──────── EXTRACT TO READ

Forget chocolate – why not try a book this Easter?

Susan Elkin reviews the best children's and young-adult fiction to help keep your darlings entertained over the spring holidays

Among quirky new books for the over-fours is The Frank Show (Harper Collins, £6.99), in which David Mackintosh's lovely people-filled drawings and witty text introduce us to Grandpa Frank, who lives with the boy narrator's family in New York. He doesn't like fancy food or modern music but (eventually) makes a good subject for a talk at school about a family member.

William Steig's Shrek (Particular, £12.99), the delightfully simple book which inspired the films and the musical, is fun too. Steig's drawings of the world's favourite ogre decorate his crisp prose, which sends up traditional tales of valour. It reads like Hemingway for children. "Wherever Shrek went, every living creature fled" and "The knight, red-hot, dove into the stagnant moat."

Shahnameh (Frances Lincoln, £16.99) is a collection of 10th-century stories and myths full of kings, heroes, princesses, magical animals, and demons. Master storyteller Elizabeth Laird has retold this Persian classic with elegant simplicity and Shirin Adl's lively art work makes for a very pretty book.

In May, for independent readers in the later primary and early secondary years, comes the compelling and moving Butterfly Summer by Anne-Marie Conway (Usborne, £5.99). Becky is haunted – in every sense – by her family's past, and especially by her father, whom her mother refuses to discuss with her. Who is the demanding girl in the butterfly garden on the edge of the village whom nobody sees except Becky? And what really happened to her father? Lovely characters include Mum's supportive friend Stella, her common-sensible son Mack and Mr and Mrs Jackson who run the village shop.

Rachel Billington's Poppy's Hero (Frances Lincoln, £6.99) is a well observed story inspired by the author's 20 years of prison work, about a child whose dad, Big Frank, is a jailed Irish drug smuggler. Nothing in it is black and white. The charismatic, likeable Angel, whom Poppy meets while visiting prison, will probably end up in prison like his father. Then there's Poppy's Polish piano-teacher mother and her friend Will, who has heart problems, both counterpointed with her "normal" friend Jude.

────────────────
──────── DATA LISTING

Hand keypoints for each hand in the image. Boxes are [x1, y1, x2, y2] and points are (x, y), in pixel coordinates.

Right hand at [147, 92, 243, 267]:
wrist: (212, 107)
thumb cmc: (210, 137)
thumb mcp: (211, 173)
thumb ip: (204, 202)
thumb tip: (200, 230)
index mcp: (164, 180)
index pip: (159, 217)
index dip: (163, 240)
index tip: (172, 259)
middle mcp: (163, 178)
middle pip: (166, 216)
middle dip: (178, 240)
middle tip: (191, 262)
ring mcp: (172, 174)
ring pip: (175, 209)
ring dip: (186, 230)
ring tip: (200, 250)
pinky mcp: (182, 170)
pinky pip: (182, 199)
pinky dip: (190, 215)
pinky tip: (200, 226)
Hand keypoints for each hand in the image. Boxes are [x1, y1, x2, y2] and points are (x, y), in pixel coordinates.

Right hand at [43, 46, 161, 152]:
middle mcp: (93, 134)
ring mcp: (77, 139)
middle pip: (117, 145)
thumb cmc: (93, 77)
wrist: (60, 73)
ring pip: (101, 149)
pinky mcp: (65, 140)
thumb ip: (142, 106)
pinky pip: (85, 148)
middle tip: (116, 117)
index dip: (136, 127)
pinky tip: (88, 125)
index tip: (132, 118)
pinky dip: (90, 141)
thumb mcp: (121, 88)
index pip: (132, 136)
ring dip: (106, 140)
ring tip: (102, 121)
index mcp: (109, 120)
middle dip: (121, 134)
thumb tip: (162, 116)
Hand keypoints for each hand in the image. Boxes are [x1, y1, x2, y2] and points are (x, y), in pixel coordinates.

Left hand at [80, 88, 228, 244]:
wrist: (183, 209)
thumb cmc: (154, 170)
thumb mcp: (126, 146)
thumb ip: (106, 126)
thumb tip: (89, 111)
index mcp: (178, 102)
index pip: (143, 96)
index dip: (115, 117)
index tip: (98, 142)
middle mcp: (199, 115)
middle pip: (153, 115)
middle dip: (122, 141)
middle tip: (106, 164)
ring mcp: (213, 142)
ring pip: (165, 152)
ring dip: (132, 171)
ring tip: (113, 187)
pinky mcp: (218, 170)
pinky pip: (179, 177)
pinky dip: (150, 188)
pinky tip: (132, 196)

────────────────

**LIST OF TASKS**
1. Using the review of children's books for Easter, say whether each statement agrees with it, answering yes or no and quoting the deciding words: (a) Grandpa Frank lives in New York with the narrator's family; (b) Shirin Adl retold the Persian classic Shahnameh; (c) Butterfly Summer comes out in May.
2. Continue the review of children's books for Easter, starting right after its last sentence.
Nothing in these lines is needed for what is asked here.

**RESPONSES IN ORDER**
1.
(a) Yes: "who lives with the boy narrator's family in New York"
(b) No: "Master storyteller Elizabeth Laird has retold this Persian classic"
(c) Yes: "In May, for independent readers in the later primary and early secondary years, comes the compelling and moving Butterfly Summer"

2.
Elizabeth Laird's The Prince Who Walked With Lions (Macmillan, £12.99) is a poignant historical novel about orphaned Prince Alamayu. The unfortunate boy was brought from Ethiopia to school in Britain, with Queen Victoria's support, in 1868 after his father was killed by the British. It taught me a great deal about a "campaign" – actually a vicious war against the indigenous people – in Ethiopia that I knew nothing about, and Laird fills out the period details convincingly.

And so to books for over-12s. Brigid Lowry's Triple Ripple (Allen & Unwin, £6.99) is a clever and original fairy story with interjections by the New Zealand-based writer and a modern reader – the former discussing authorial quandaries and decisions, and the latter responding to them while she deals with trauma in her own life. The main story gives us Princess Mirabella and her maid Glory, who are both teenagers, and they're all linked by common themes such as boyfriends, bullying and absent fathers.

There is yet another father quest in No Use Crying by Zannah Kearns (Frances Lincoln, £6.99). It's an impressive first novel with striking imagery, such as of a character carrying knowledge like a kicking foetus. There is a cast of splendid characters, including the ailing Professor Munroe and his friendly, helpful wife. The daughter of a troubled single mother, Niki eventually finds her reformed father and his new family, which leads to a messy but hopeful conclusion.

There's no father at all in Maya Brown's life. She is the feisty, sometimes foolhardy 15-year-old Kosovan daughter of Pam, who is something senior and hush-hush in international intelligence. Breaking the Circle (Frances Lincoln, £6.99) is Maya's second outing, and finds her uncovering a drugs and sex-trafficking ring. It's implausible, but also a fast-paced and readable thriller which manages obliquely to pack a strong and realistic message about the horrors of drugs.

In a quite different mood is Dee Shulman's Fever (Razorbill, £6.99), the first part of a trilogy which links Sethos, a 2nd-century Londinium gladiator, with Eva, a super-bright but troubled sixth-former in a rather unlikely London boarding school for high fliers. Both stories fly along, and then comes the link: suddenly we're in a world of metaphysics and virology. Full of twists, immaculately researched, it is very exciting and unpredictable.

A Midsummer Tights Dream by Louise Rennison (HarperCollins, £10.99) and The Intern by Dillon Khan (Puffin, £6.99) are both about the performing arts. Rennison's Tallulah is back, with her strange idiolect, at her performing arts school in Yorkshire, and working her way painfully and humorously through adolescence. Khan's novel is different. Jay is older. He is an intern on a TV pop show. He makes mistakes and compromises his relationship with his girlfriend. Khan gives us a pretty ruthless, off-putting picture of the less-than-glamorous industry and Jay does a lot of growing up.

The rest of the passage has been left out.